終盤にかけて大きな盛り上がりを見せるのが、難易度4の3区間(シソワン・ブルゲル、ブルゲル・ワヌエン、カンファナン・ぺヴェル)を越えた後に登場するカルフール・ド・ラルブルだ。長さ2100mのこの難所を越えると、ゴールまで残り15km。その後の3区間の難易度は低く、カルフール・ド・ラルブルで勝負が決まる可能性が高い。
そんなパヴェレースの最後を締めくくるのが、スムースな路面のルーベ・ヴェロドローム(トラック競技場)。先頭でゴールラインを駆け抜けた選手には、パヴェの石塊で作られたトロフィーが贈られる。

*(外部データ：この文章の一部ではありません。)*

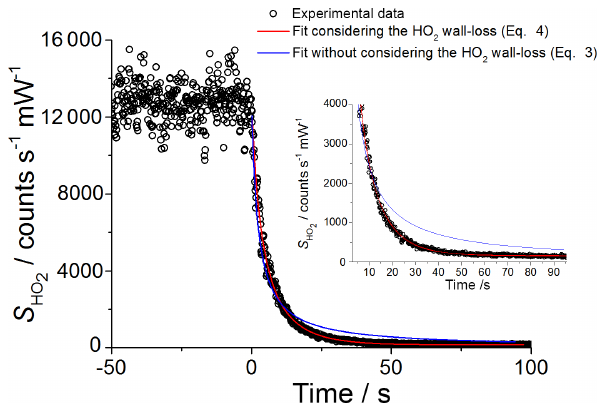
Figure 1. An example of temporal decay of the nor- malised FAGE HO 2 signal with 0.1s time resolution recorded at 295K and 150mbar mixture of N 2 : O 2 = 4 : 1 using Cl 2 / CH 3 OH and the black lamps (details given in the main text): [Cl 2 ] 0 ∼ 3 × 10 13 moleculecm − 3 and [CH 3 OH] 0 ∼ 5 × 10 13 moleculecm − 3 . At time zero the photolysis lamps were turned off. Fit- ting Eq. (4) to this example trace (red line) gave = (2.45 ± 0.06) × 10 − 7 countscm 3 molecule − 1 s − 1 mW − 1 C HO 2 ( r 2 = 0.99), while fitting Eq. (3) to the data (blue line) = (1.06 ± 0.02) × 10 − 7 countscm 3 molecule − 1 led to C HO 2 s − 1 mW − 1 ( r 2 = 0.95) – statistical errors at 1 σ level. The inset shows the fit to the data using the two equations at later times. Note that the most significant source of the signal noise is the shot noise (Poisson noise), which grows with the number of photons counted by the detector.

登場するパヴェ28区間(セクターNo.・地点km・名称・長さ・難易度)
28 97.5km Troisvilles à Inchy 2200m ☆☆☆
27 104km Viesly à Quiévy 1800m ☆☆☆
26 106.5km Quiévy à Saint-Python 3700m ☆☆☆☆
25 112.5km Saint-Python 1500m ☆☆
24 119.5km Solesmes à Haussy 800m ☆
23 126km Saulzoir à Verchain-Maugré 1200m ☆☆
22 130.5km Verchain-Maugré à Quérénaing 1600m ☆☆☆
21 135km Quérénaing à Famars 1200m ☆☆
20 140.5km Maing à Monchaux-sur-Écaillon 1600m ☆☆☆
19 153km Haveluy à Wallers 2500m ☆☆☆☆
18 161.5km Trouée d'Arenberg(アランベール) 2400m ☆☆☆☆☆
17 167.5km Wallers à Hélesmes 1600m ☆☆☆
16 174.5km Hornaing à Wandignies 3700m ☆☆☆☆
15 182km Warlaing à Brillon 2400m ☆☆☆
14 185km Tilloy à Sars-et-Rosières 2400m ☆☆☆
13 191.5km Beuvry-la-Forêt à Orchies 1400m ☆☆☆
12 196.5km Orchies 1700m ☆☆☆
11 202.5km Auchy-lez-Orchies à Bersée 2600m ☆☆☆
10 208km Mons-en-Pévèle(モンサン・ぺヴェル)3000m ☆☆☆☆☆
9 214km Mérignies à Avelin 700m ☆☆☆
8 217.5km Pont-Thibaut à Ennevelin 1400m ☆☆☆
7 223.5km Templeuve (Moulin de Vertain) 500m ☆☆
6a 230km Cysoing à Bourghelles 1300m ☆☆☆☆
6b 232.5km Bourghelles à Wannehain 1100m ☆☆☆☆
5 237km Camphin-en-Pévèle 1800m ☆☆☆☆
4 240km Carrefour de l’Arbre(カルフール・ド・ラルブル)2100m ☆☆☆☆☆
3 242km Gruson 1100m ☆☆
2 249km Willems à Hem 1400m ☆
1 256km Roubaix 300m ☆
好調カンチェラーラの4勝目を阻止するのは?
ロンド・ファン・フラーンデレンで歴代最多タイの3勝目を果たしたファビアン・カンチェラーラ(スイス、トレックファクトリーレーシング)がパリ〜ルーベ優勝の本命と言っていいだろう。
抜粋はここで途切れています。